Christoph Kubisch of NVIDIA began by saying, "NVIDIA believes strongly that Vulkan supplements OpenGL, and that both APIs have their own strengths. Vulkan’s strengths lie in the explicit control and multi-threading capabilities that by design allow us to push more commands to the GPU in less CPU time and have finer-grained cost control. OpenGL, however, continues to provide easier to use access to the hardware. This is especially important for applications that are not CPU-limited. Current NVIDIA technologies such as “bindless”, NV_command_list, and the “AZDO” techniques for core OpenGL, can achieve excellent single-thread performance."
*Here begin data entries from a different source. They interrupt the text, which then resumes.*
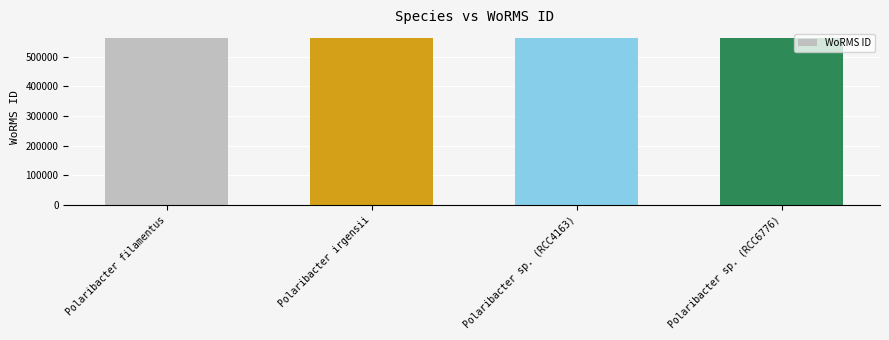

What is the greatest value displayed?

563951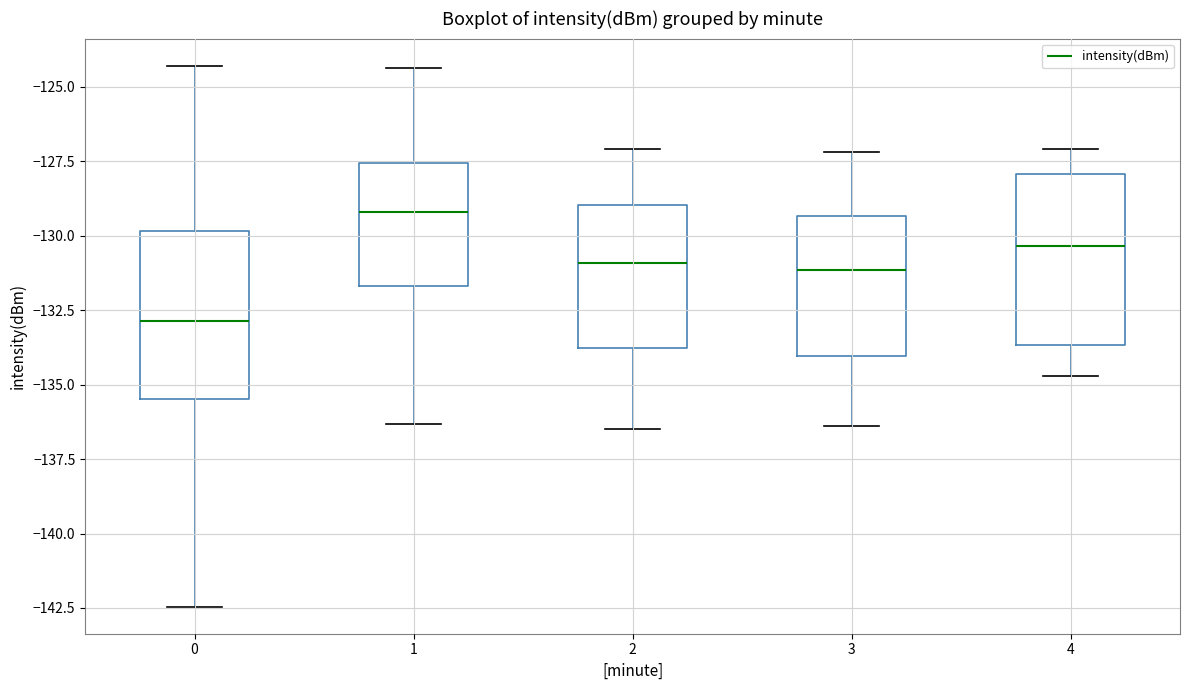

Which box has the highest median line?

1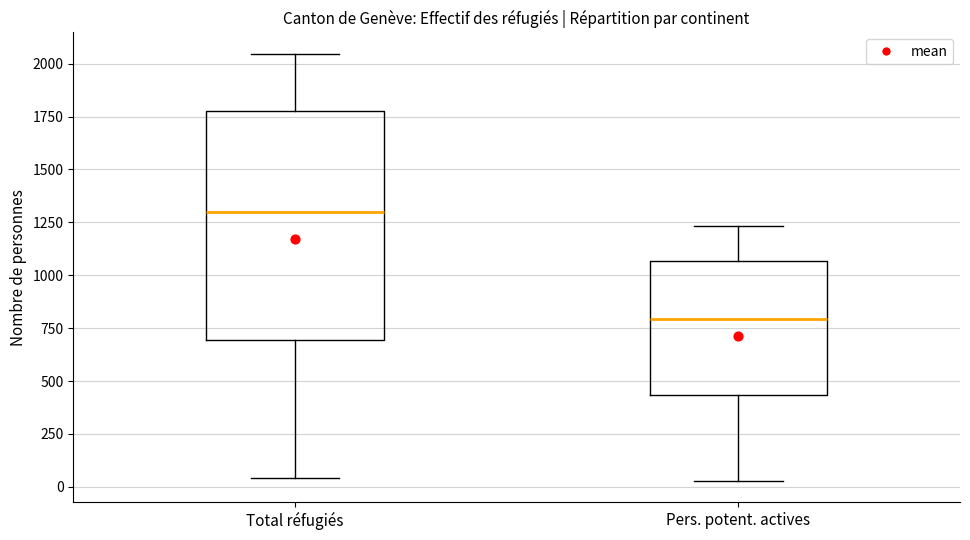

Comparing the boxes themselves (not the whiskers), which one is the tallest?

Total réfugiés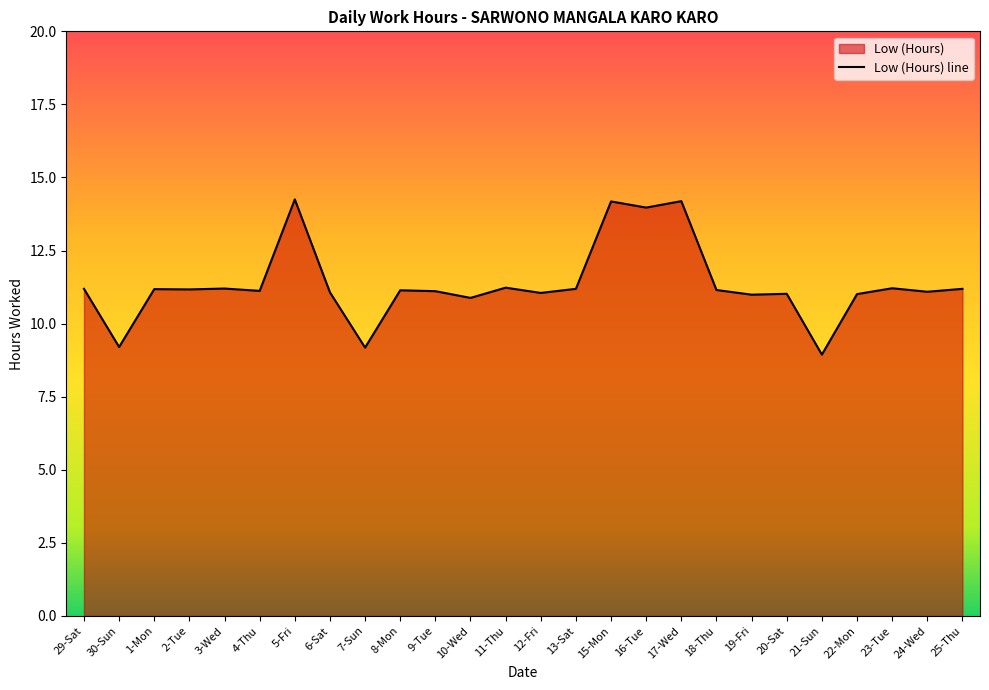

How many lines are shown in the chart?

1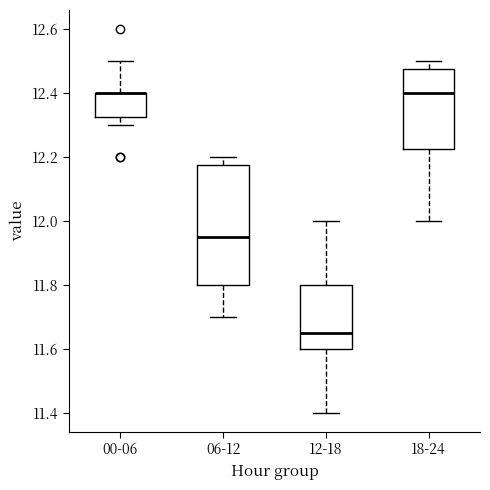

Reading left to right, transcribe this box plot: for each box, give where its median line is, the range the box spans, and where its two whiskers end, as read against the y-axis. The values are not printed on the chart, so give them approximately, as read against the axis.

00-06: median 12.40 (drawn on the box's upper edge), box 12.32 to 12.40, whiskers 12.30 to 12.50
06-12: median 11.96, box 11.80 to 12.18, whiskers 11.70 to 12.20
12-18: median 11.66, box 11.60 to 11.80, whiskers 11.40 to 12.00
18-24: median 12.40, box 12.22 to 12.48, whiskers 12.00 to 12.50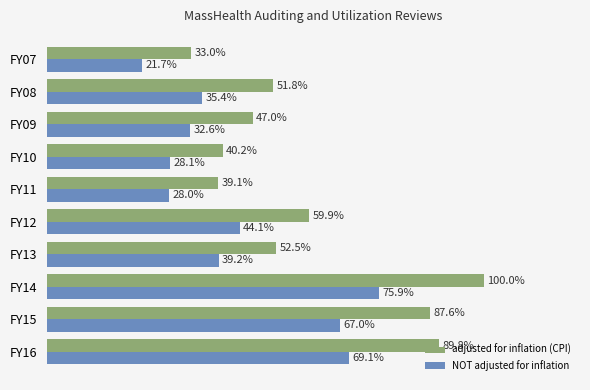

Rank the series by their maximum value, from lowest to highest.

NOT adjusted for inflation, adjusted for inflation (CPI)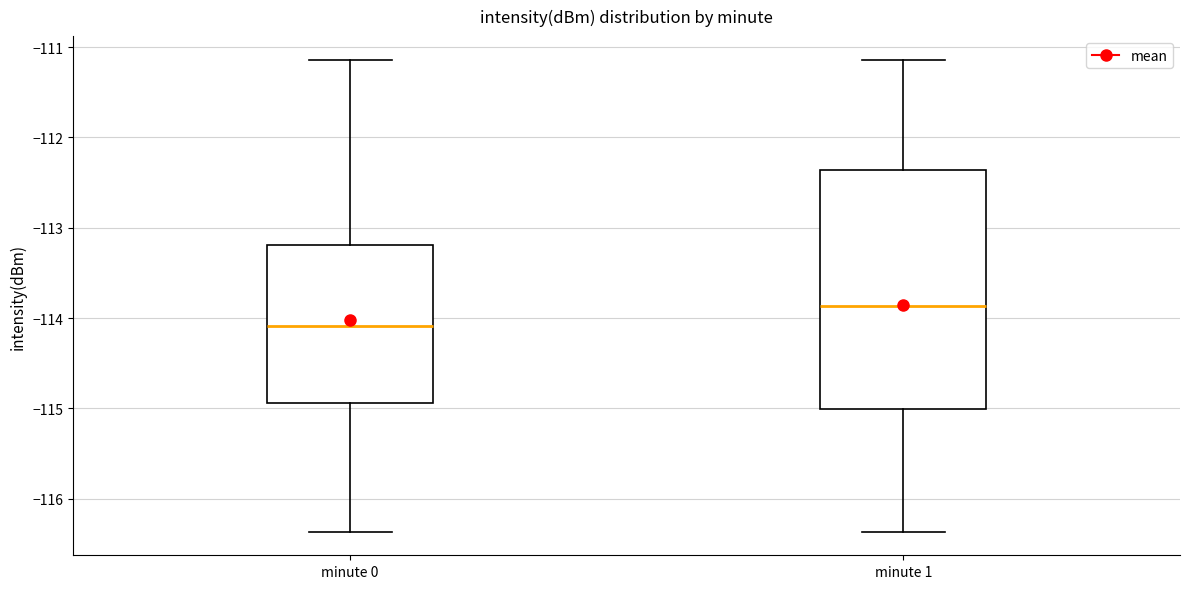

Reading left to right, read every box against the y-axis: the position of its median line, the range the box covers, and the ends of its whiskers. The values are not printed on the chart, so give them approximately, as read against the axis.

minute 0: median -114.1, box -114.9 to -113.2, whiskers -116.4 to -111.1
minute 1: median -113.9, box -115.0 to -112.4, whiskers -116.4 to -111.1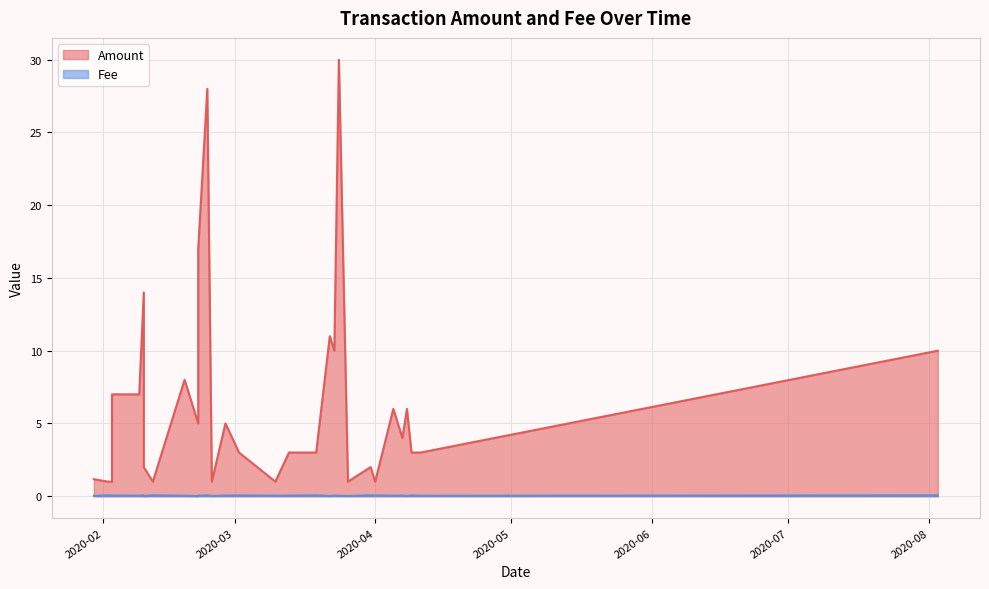

Does the chart display data point markers on the line(s)?

No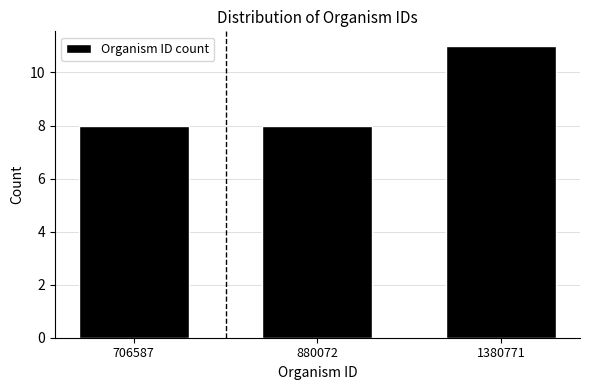

Reading left to right, what are all the values shown in this chart?

706587=8	880072=8	1380771=11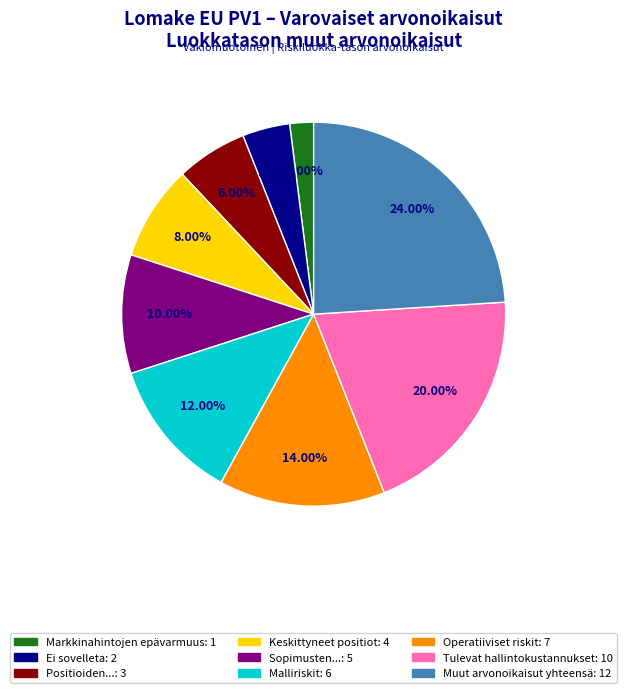

Does any single category account for the majority?

No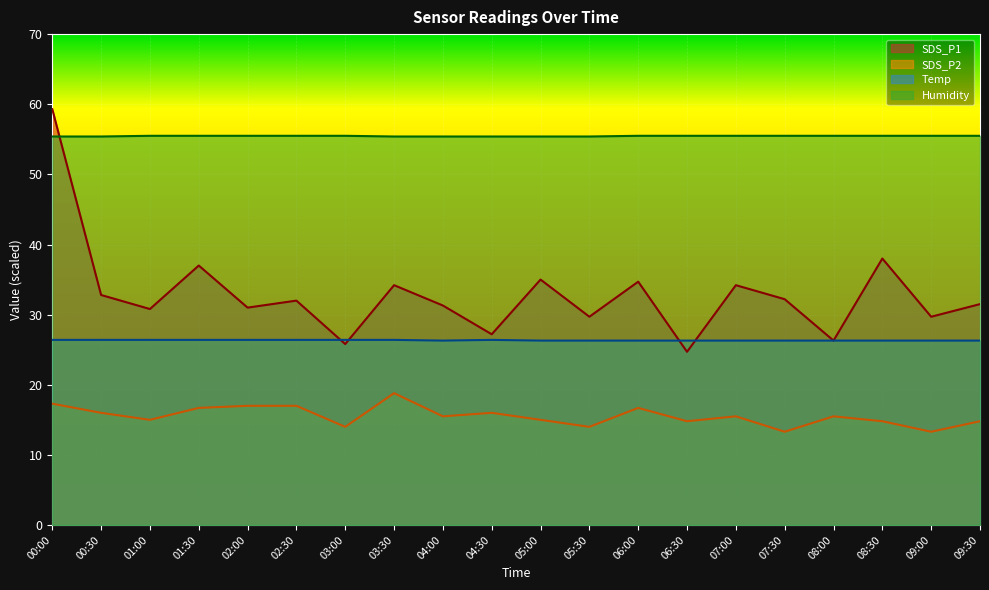

What is the label of the 15th point from the right?

02:30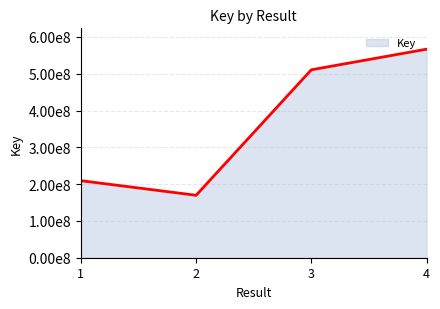

True or false: there are more than 2 points higher than both neighbors.

False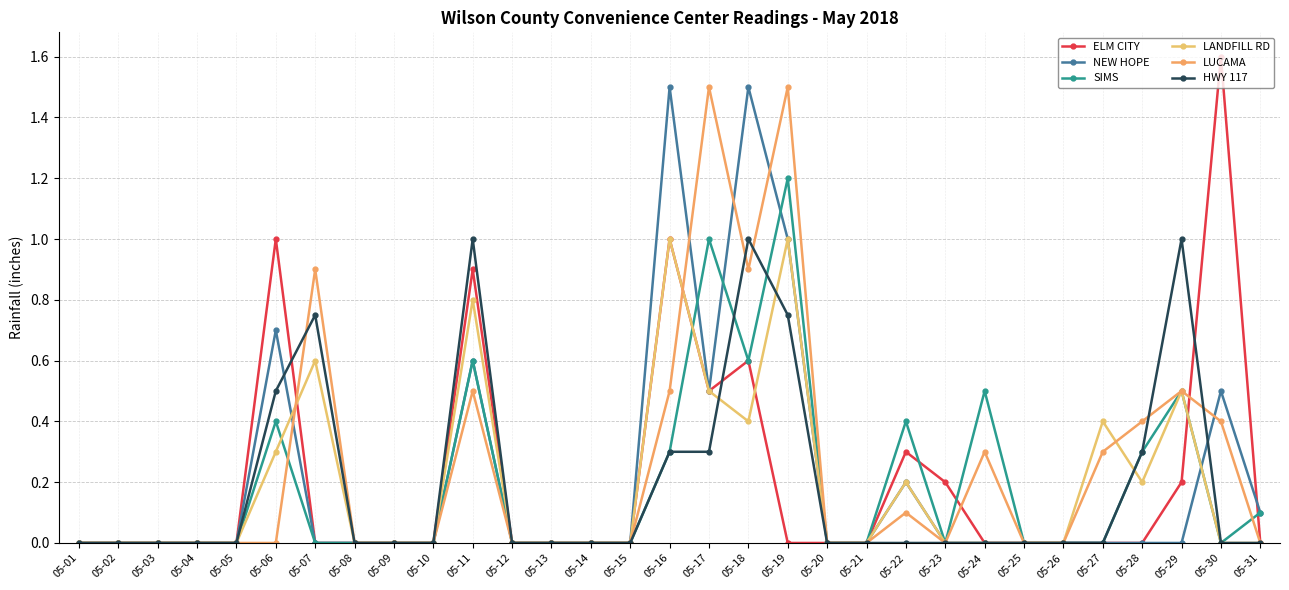

What are all the series names shown in the legend?

ELM CITY, NEW HOPE, SIMS, LANDFILL RD, LUCAMA, HWY 117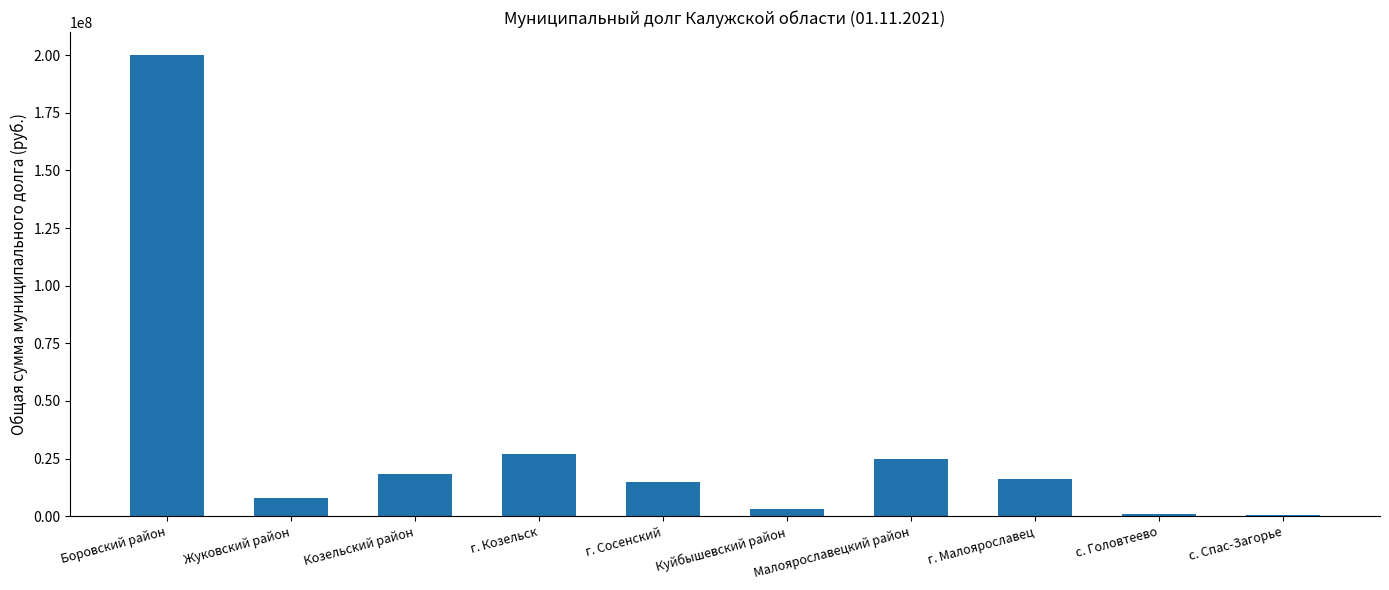

What is the sum of the values at Куйбышевский район and Жуковский район?

11000000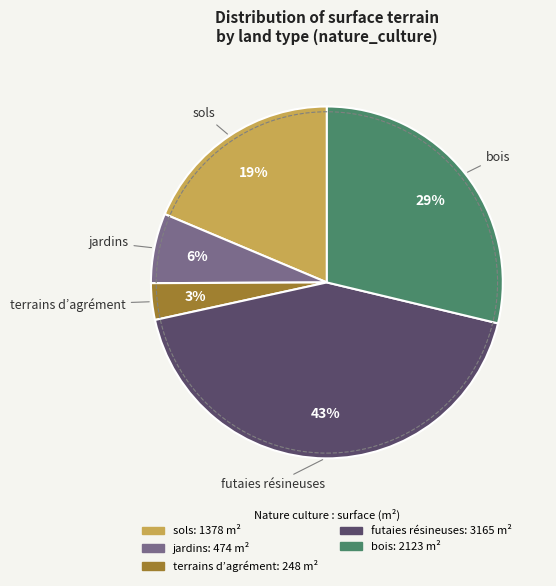

How many slices are in this pie chart?

5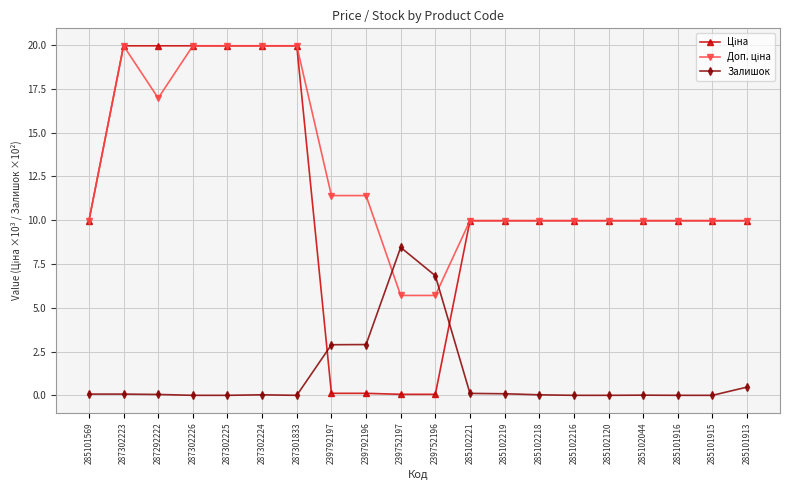

What is the label of the 7th point from the right?

285102218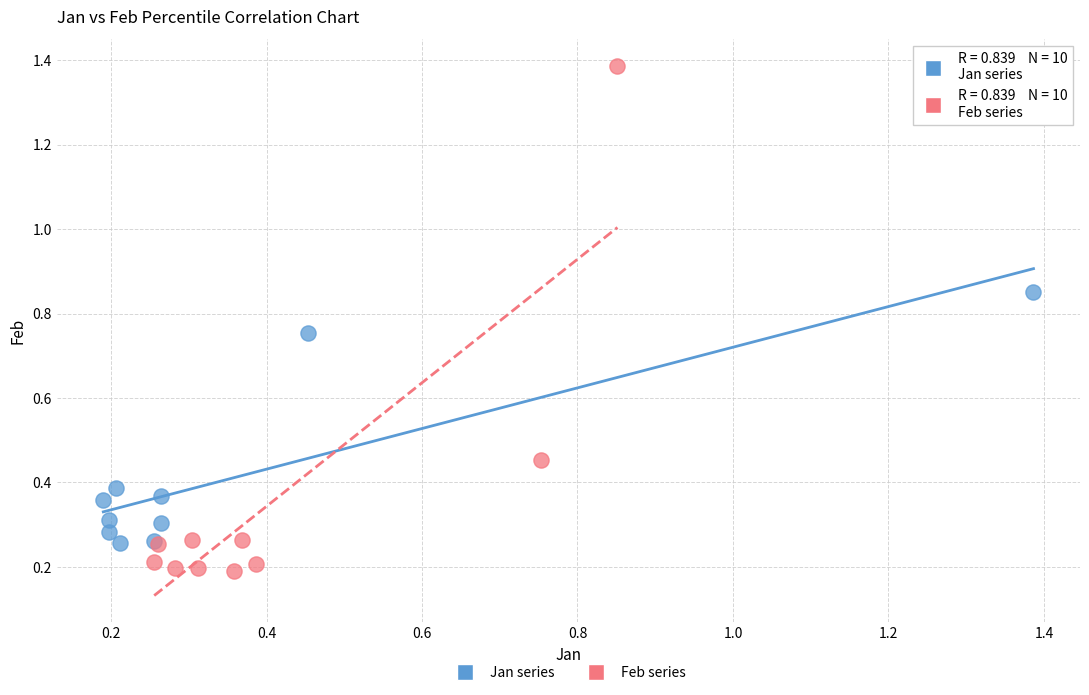

What are all the series names shown in the legend?

Jan series, Feb series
His post goes on to cover the command submission, command buffer usage, common objects for rendering, and allocation management.
He concludes Engaging the Voyage to Vulkan by saying, "Starting with a new API can involve a lot of work as common utilities may not yet be available. NVIDIA will therefore provide a few Vulkan extensions from day zero, so that you as developer can enjoy less obstacles on your path to Vulkan. We will support consuming GLSL shader strings directly and not having to use SPIR-V. Furthermore we leverage our industry leading OpenGL driver and allow you to run Vulkan inside an OpenGL context and presenting Vulkan Images within it. This allows you to use your favorite windowing and user-interface libraries and some of our samples will make use of it to compare OpenGL and Vulkan seamlessly."
Of course, this isn't anything new that NVIDIA's been readying a same-day Vulkan driver for Windows and Linux. Vulkan has been delayed well into 2016 and last I've heard makes it sound like the Khronos Group will ratify the specification at the end of Q1 or beginning of Q2.